Instructions to follow. Copy word for word everything in the data from the line containing "scientific name: Epilobium davuricum" down to the line containing "elevation (m): 898", including both of those lines.

-- start Records for the exercise --

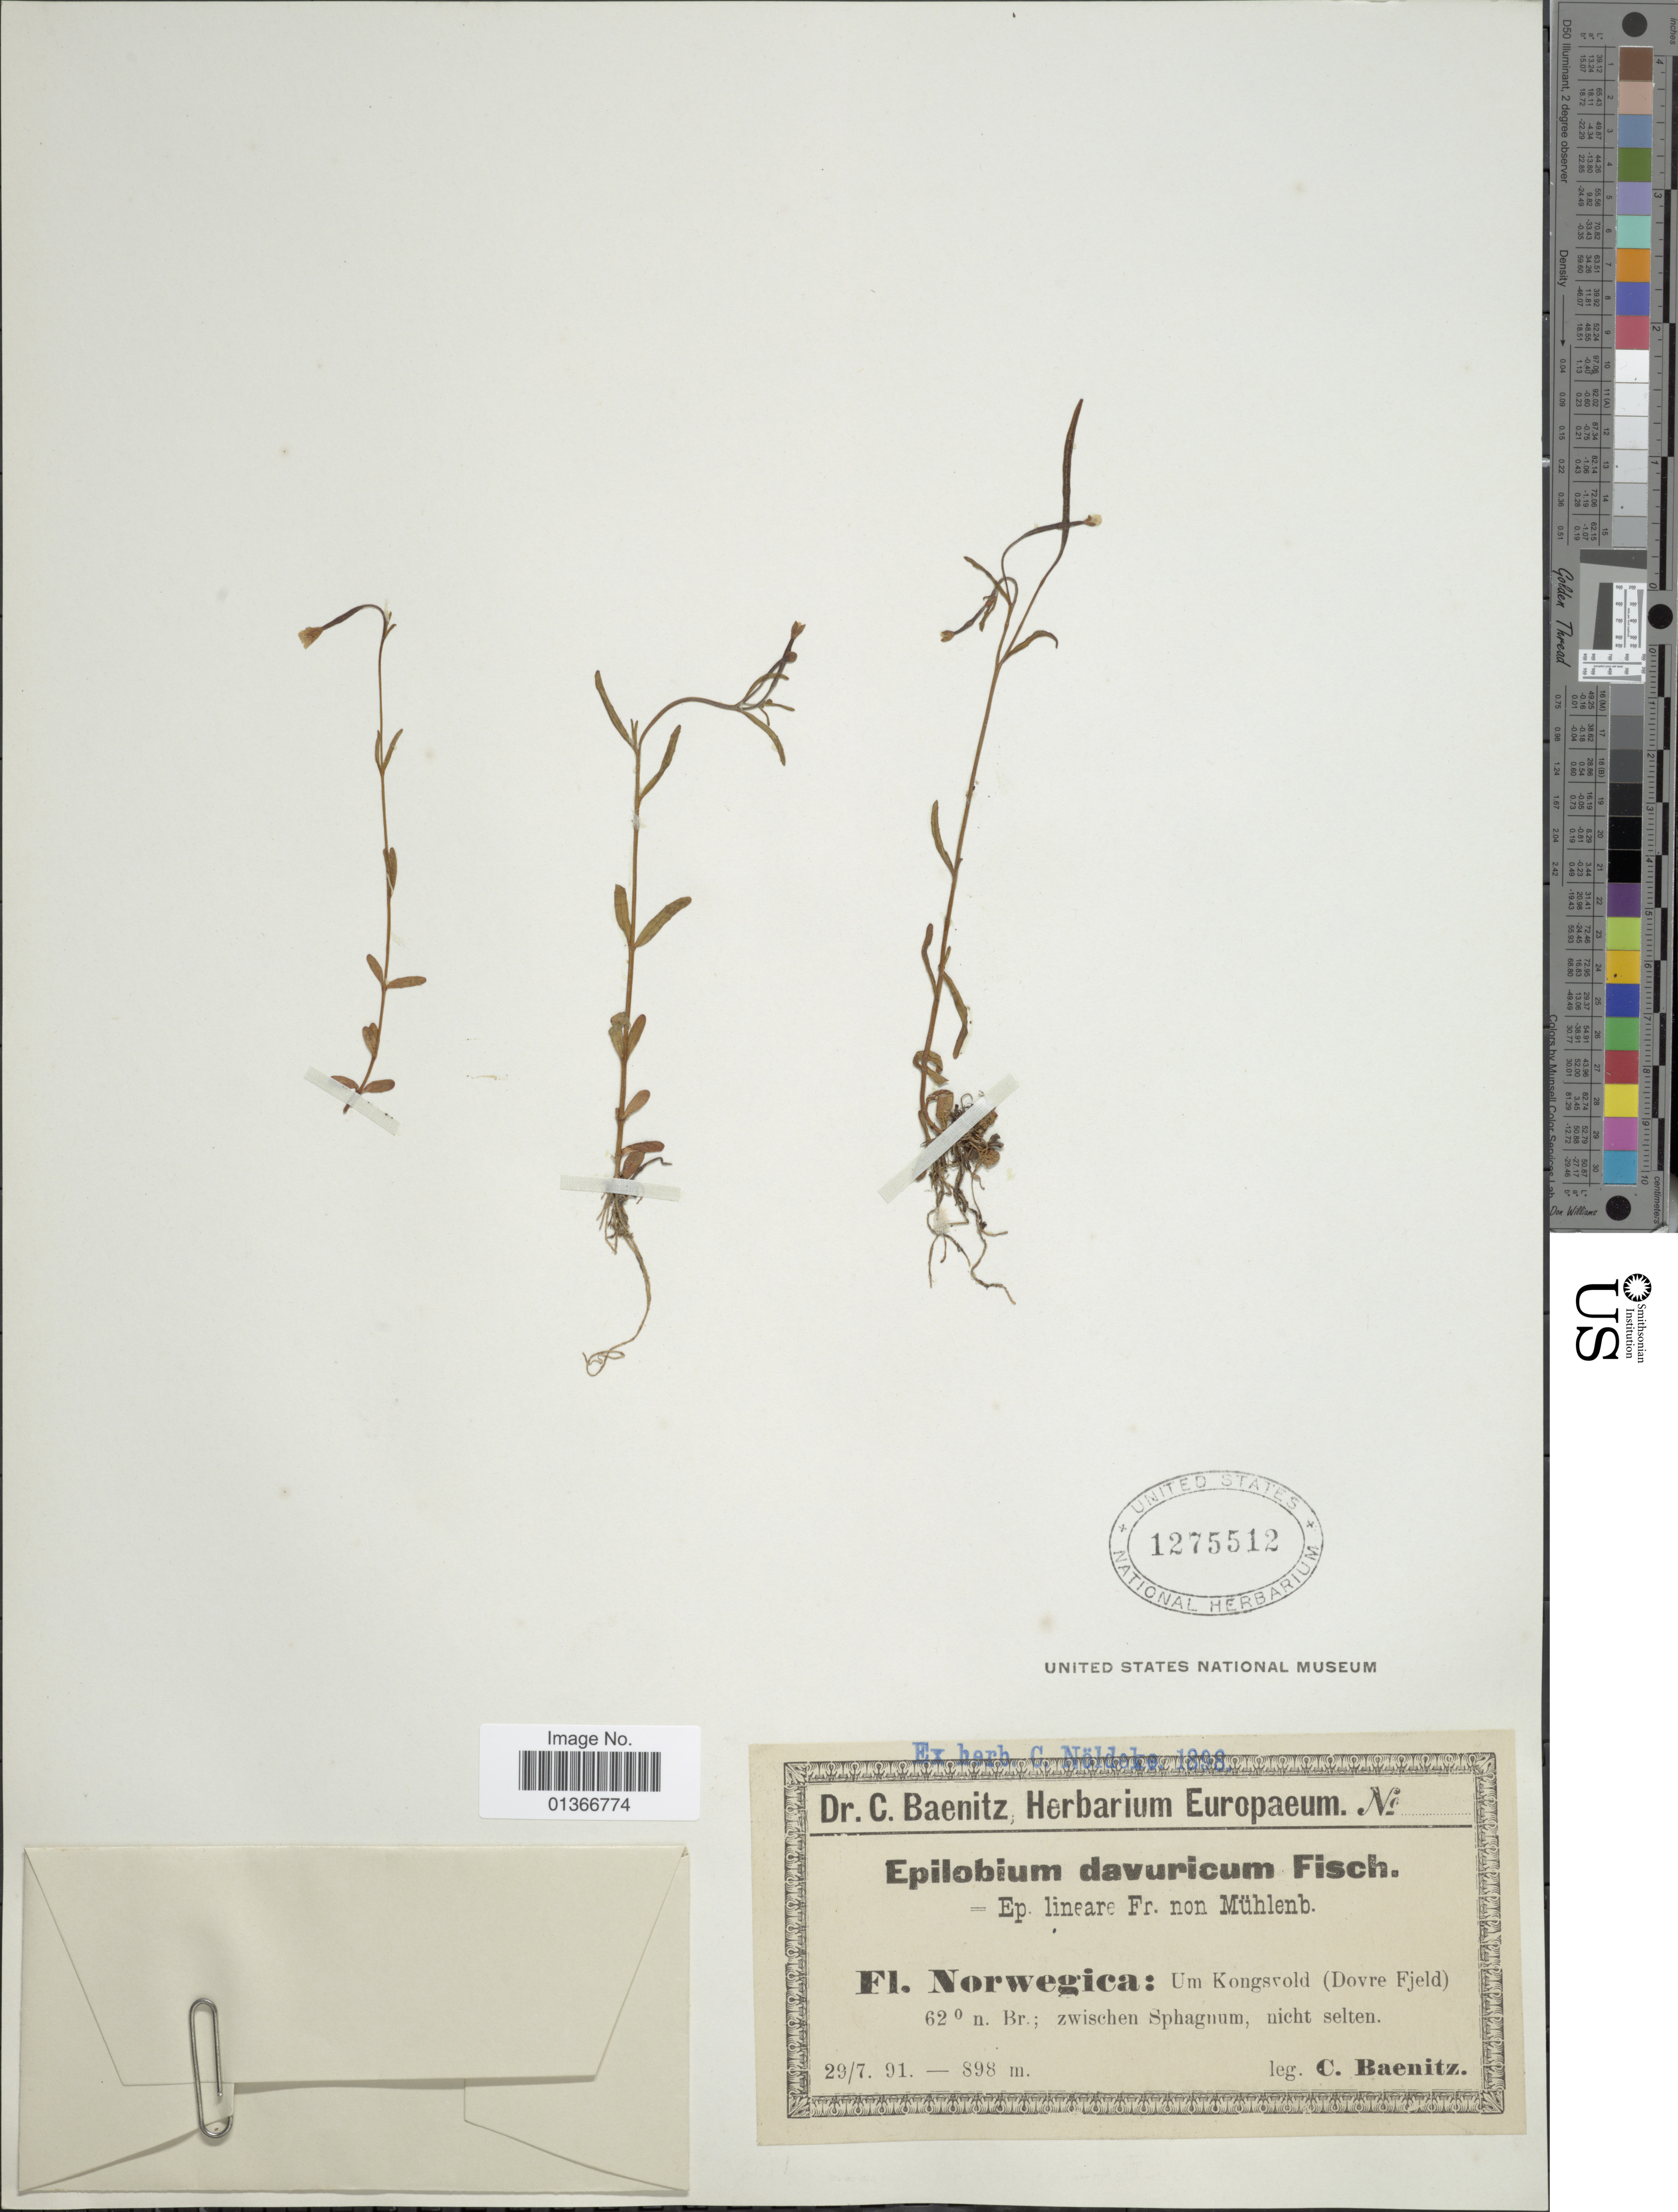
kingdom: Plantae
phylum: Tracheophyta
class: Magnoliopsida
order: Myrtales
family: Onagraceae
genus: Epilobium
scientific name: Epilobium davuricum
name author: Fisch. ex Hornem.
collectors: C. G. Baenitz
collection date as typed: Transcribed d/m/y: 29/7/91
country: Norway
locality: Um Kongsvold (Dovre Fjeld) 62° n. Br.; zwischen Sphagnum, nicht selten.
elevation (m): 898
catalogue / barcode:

-- end Records for the exercise --
-- start Records for the exercise --

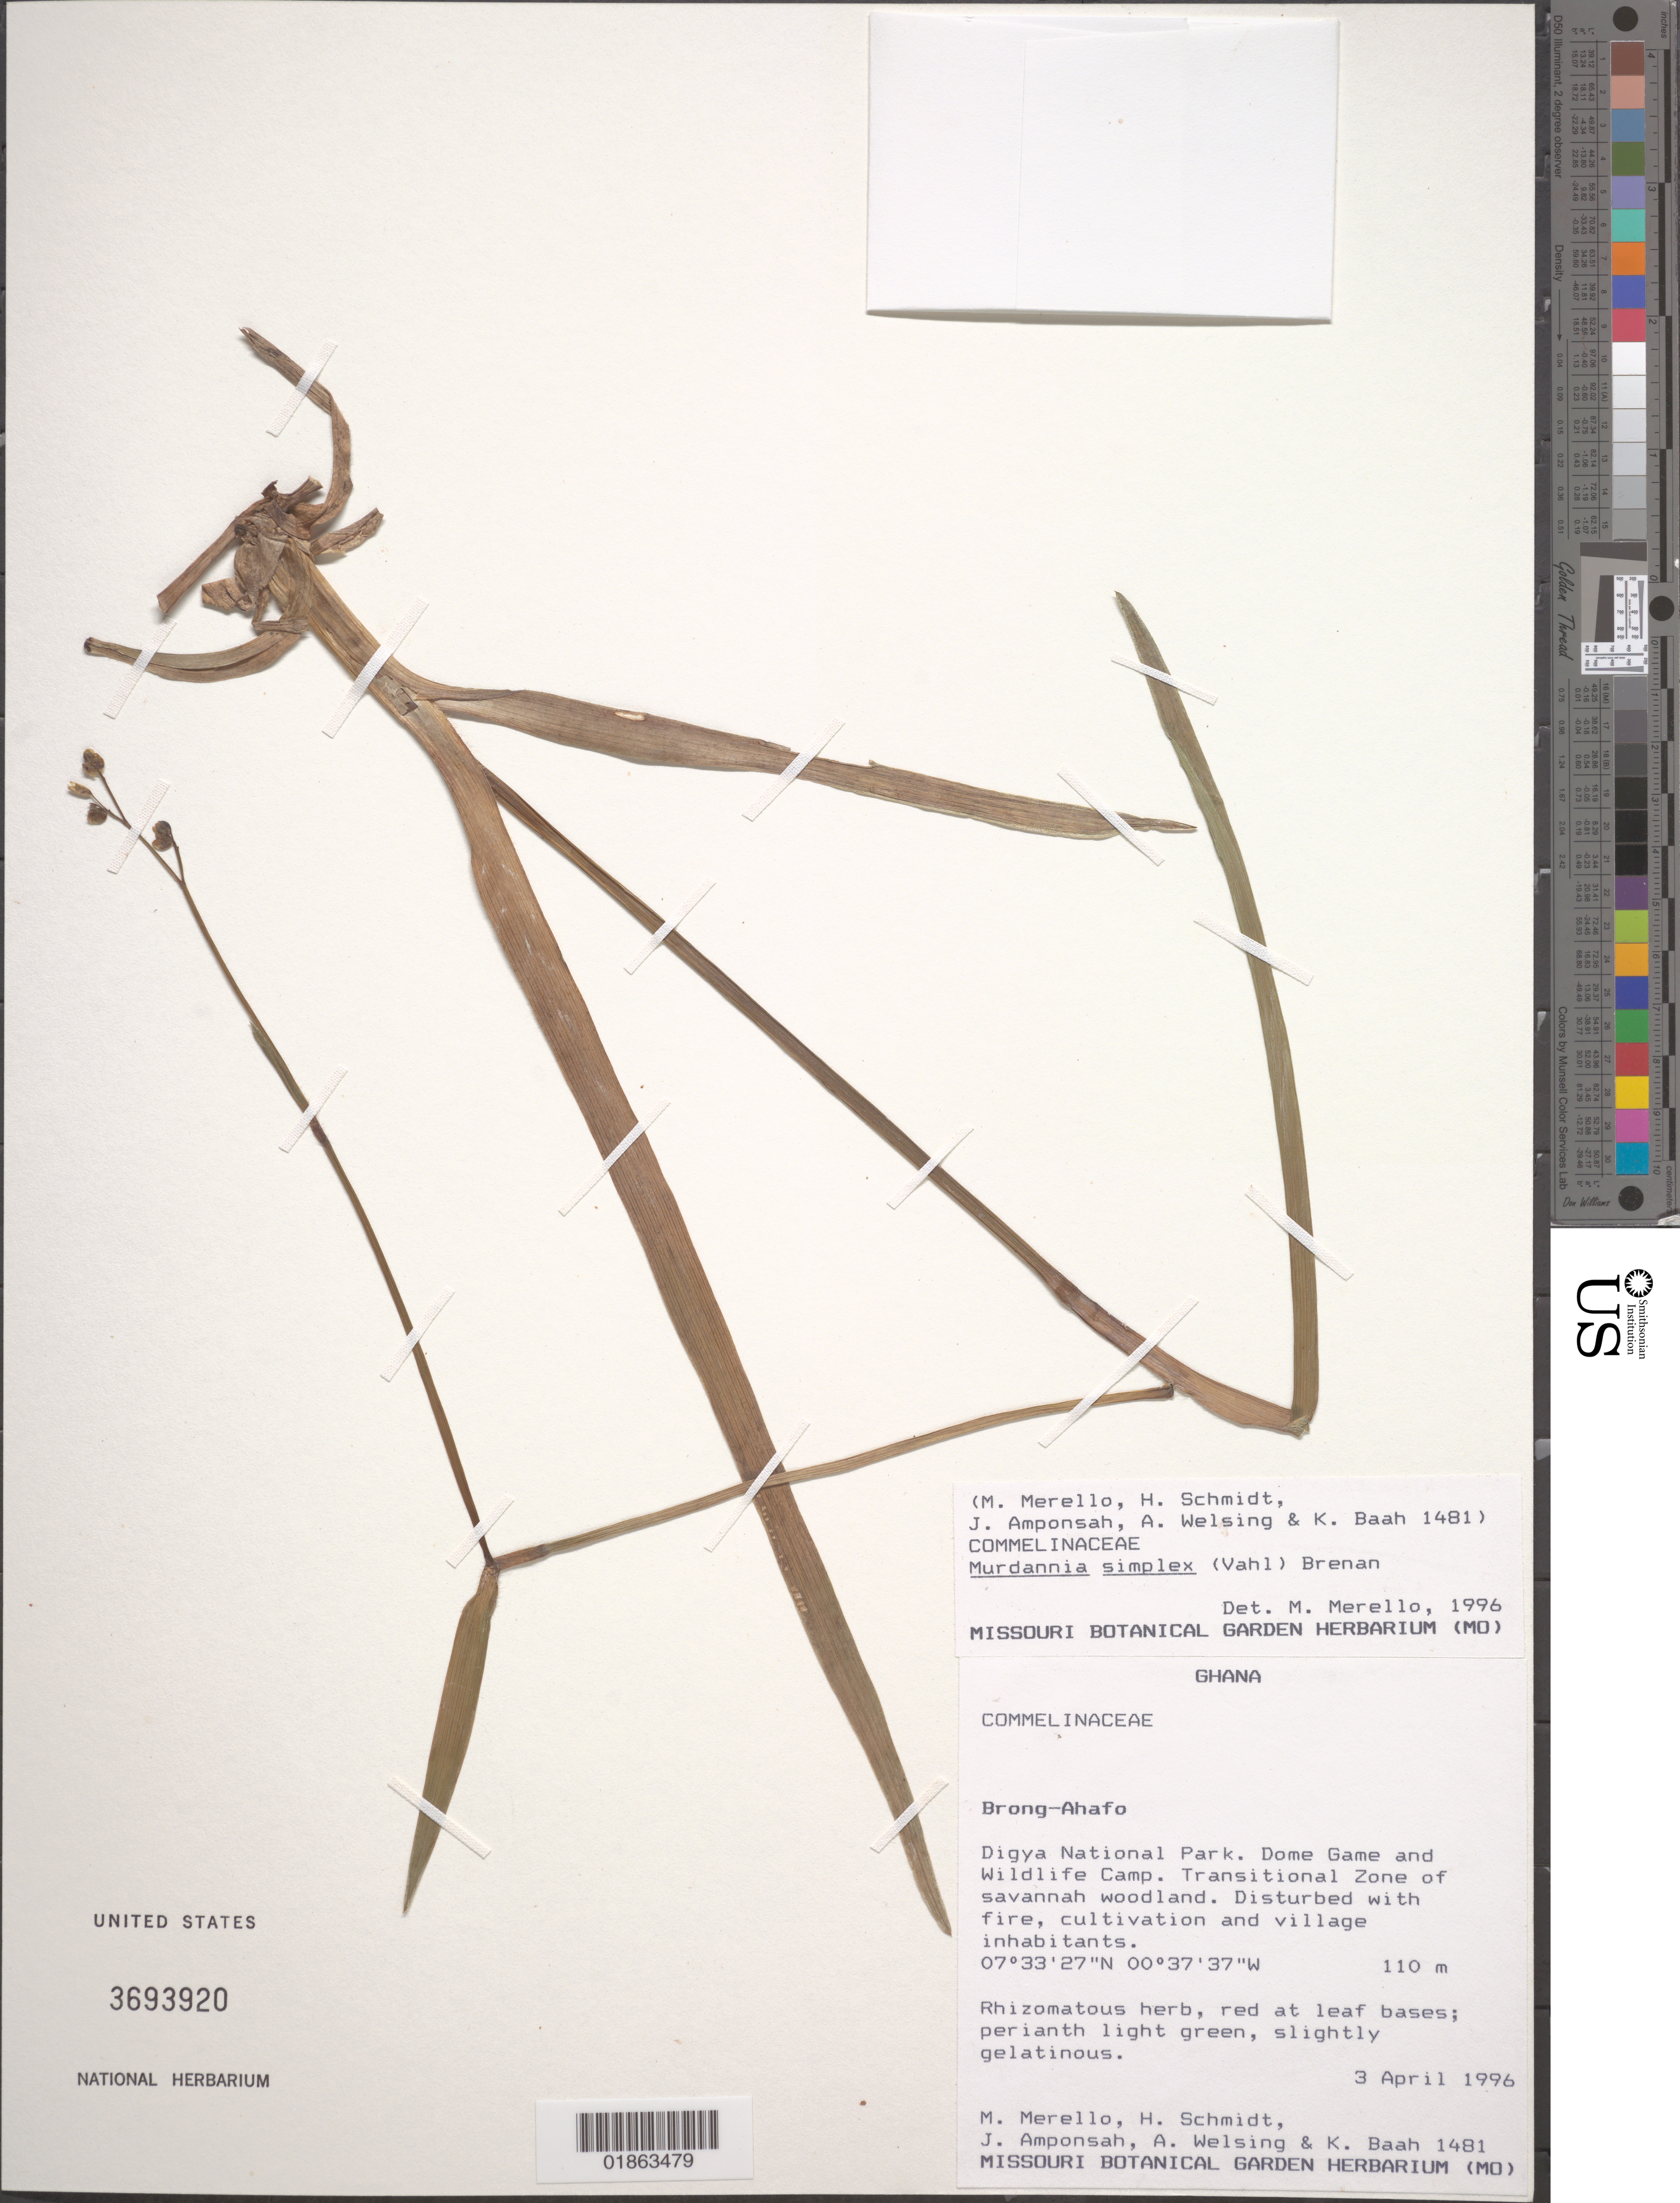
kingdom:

-- end Records for the exercise --

Task answer.
scientific name: Epilobium davuricum
name author: Fisch. ex Hornem.
collectors: C. G. Baenitz
collection date as typed: Transcribed d/m/y: 29/7/91
country: Norway
locality: Um Kongsvold (Dovre Fjeld) 62° n. Br.; zwischen Sphagnum, nicht selten.
elevation (m): 898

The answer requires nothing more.